As I wandered among the stacks, I kept hoping I’d -stumble upon him reading about the life of Rimbaud or searching the pages of cooking books for a great lemon meringue pie recipe. The most upsetting part isn’t that I never found him; it’s that he was everywhere.
“Henry?”
I dropped the book I was holding. I didn’t even remember taking it off the shelf. Audrey stood at the end of the aisle. She rushed toward me, grabbed the book off the floor, and looked at the cover. “Are you taking up cake decorating?”
“No.”
Audrey and I hadn’t talked much since the fair. “Looking for something in particular?”
I shook my head. “I just needed . . . Forget it.”
“What?”
“I wanted to feel close to Jesse.” I stared at my feet. “It’s stupid.”
“Not really.”
“Whatever,” I said. “I’ll see you later.”
Audrey stood aside to let me pass, but before I turned the corner, she said, “Wanna get a cookie?”
I stopped, turned around. “What?”
“A cookie. I can drive us across the street to the mall. If we time it right, we can get some fresh from the oven.”
“I don’t know.”
“You can’t hate me forever, Henry.”
“I can try.”
“But if you come with me, you can hate me and eat cookies. Win-win.”
I rolled my eyes. “Fine.”
Audrey grinned. “It’s a date.”
“It’s a cookie.”
“It’s a cookie date.”
? ? ?
“So we were making out, and my nose was running a little, but I had it in my mind that if I stopped kissing Jesse, he’d realize I was a loser and never want to kiss me again, so I ignored it and snogged on. I’m pretty sure we made out for hours, but when we turned on the lights, I screamed because Jesse’s face was covered in blood.”
“Gross!” Audrey ate her cookie as we sat outside the entrance of the mall.
“Turns out I’d had a bloody nose. It was smeared over both of our faces.” We’d gotten six cookies to split, and they’d been gooey and delicious at first, but all the sugar was beginning to sour my stomach.
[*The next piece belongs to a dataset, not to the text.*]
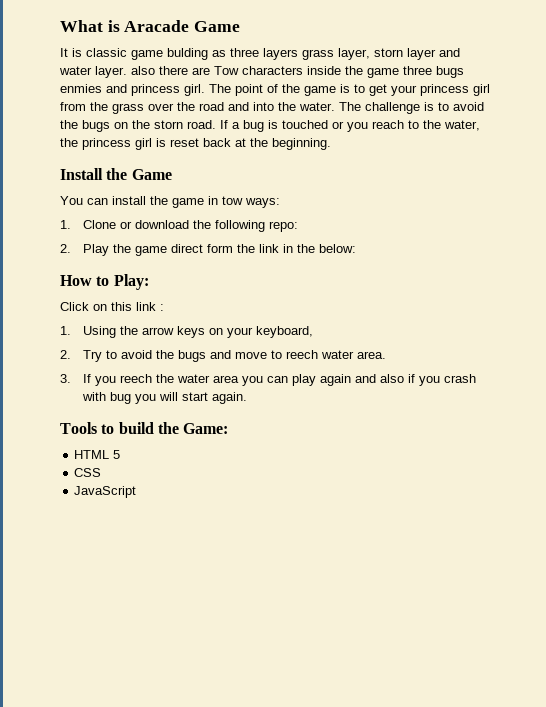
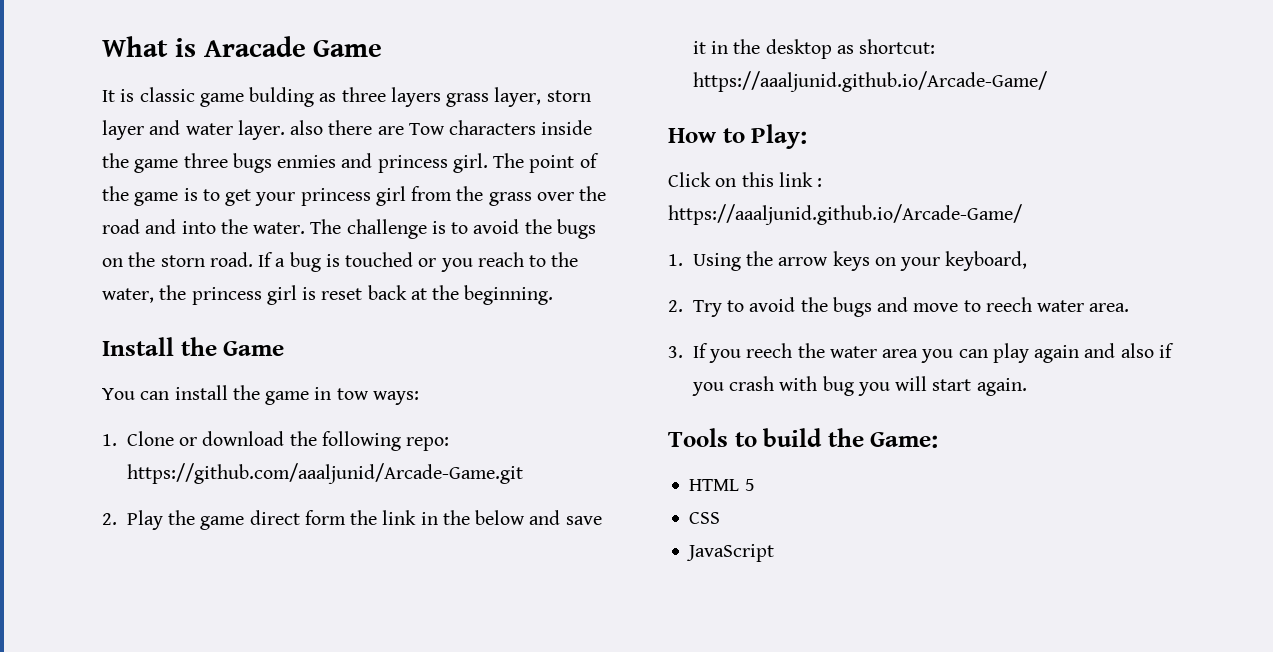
(299, 226) none -> [126,463,523,484] https://github.com/aaaljunid/Arcade-Game.git
[319,244,357,253] below: -> [475,510,602,525] [692,39,936,59] [692,71,1047,92] below and save it in the desktop as shortcut: https://aaaljunid.github.io/Arcade-Game/
(164, 307) none -> [668,204,1022,225] https://aaaljunid.github.io/Arcade-Game/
Audrey laughed, and if I closed my eyes, I could imagine Jesse was with us, swapping stories and cracking up at our lame jokes. “Jesse never told me about that.”
“I swore him to secrecy. It’s not the sort of thing I wanted getting around.”
“I won’t tell a soul.” Silence fell, and we both turned our attention to our uneaten cookies. The conversation sputtered along in fits and starts; one second everything was good, the next uncomfortable as the past overwhelmed us. “I’ve missed you, Henry.”
The statement stopped me because I knew she was waiting for me to say it back. To tell her that I missed her, and I had, but it used to be me and Audrey and Jesse, and we were still incomplete.
“What was it like?” I asked.
“What was what like?”
“The hospital?”
Audrey stood and walked toward the parking lot, stopping when she reached the curb. Her shoes dragged on the ground like her feet were too heavy to lift properly. I brushed the crumbs off my lap and followed. I wasn’t sure whether she was going to answer, but I gave her the space to decide. “It was lonely,” she said. “But it was like this whole other world where you didn’t exist and my parents didn’t exist and Jesse wasn’t dead. Nothing seemed real there. Time was blurry, and maybe that was because of the meds they had me on, but I think it was just me. I needed a pocket of space to curl up in and wait out the pain of losing my best friend.”